"şimdiye kadar onun yazdığı en dehşet verici son"
Bu kitaba bu zamana kadar en çok buradan vuruldu. Neden dehşet verici bulunduğunu çok iyi anladım. Spoiler ile devam edeyim.
King'in birçok kitabını okudum. En iyi vuruşu bilinmezlikti. Bir cehennem, öte dünya girecekse işin içine; hep bir sis perdesi ardından (The Mist) ya da taşlar arasındaki kesiklerden (N.) görürdük orayı. Orada kaotik şeyler olduğunu bilirdik, ama asla net çizgilerle tanımlanmazlardı. Bu kitapta ölümün bile öldüğü toprakların tasviri var. King'den daha önce böyle bir anlatı okumadım. Korkunun ustasının ölümden sonrası tasviri bence kitabın afili arka kapak yazısı için yeterli bir sebep. Hiçlik insanı üzüyor.
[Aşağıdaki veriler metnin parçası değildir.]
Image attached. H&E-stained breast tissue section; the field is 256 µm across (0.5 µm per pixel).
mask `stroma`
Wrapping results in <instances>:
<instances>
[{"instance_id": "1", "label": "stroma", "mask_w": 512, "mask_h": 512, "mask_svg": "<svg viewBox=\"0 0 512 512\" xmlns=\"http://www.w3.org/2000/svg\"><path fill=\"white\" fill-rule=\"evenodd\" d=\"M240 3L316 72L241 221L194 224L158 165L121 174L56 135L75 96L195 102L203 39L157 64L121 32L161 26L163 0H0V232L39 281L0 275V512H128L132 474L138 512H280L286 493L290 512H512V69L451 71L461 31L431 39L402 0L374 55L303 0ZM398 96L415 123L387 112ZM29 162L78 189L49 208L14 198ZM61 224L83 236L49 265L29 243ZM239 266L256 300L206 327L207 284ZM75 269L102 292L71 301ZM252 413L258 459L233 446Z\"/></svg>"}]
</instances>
Kitabı sevdim mi? Emin değilim. Karakter odaklı, uzun yıllara yayılmış kitapları sevmek kolay değil. King kitaplarında durağan bölümlere alışığım. Bu genelde kitaba ara vermeme neden olur. Sonra dünyasını özler, geri dönerim. Diriliş de onlardan oldu. Karakterin çocukluğu ve ilk gençliği harikaydı. Ardından biraz ara...
Sonrası su gibi.
İyi bir deneyim oldu. Düşüşte olduğunu iddia edenlerin ağzının ortasına geçirmiş kral. Ben "Eğlence Parkı"nı da sevmiştim. Kabul edelim, adam hâlâ iyi.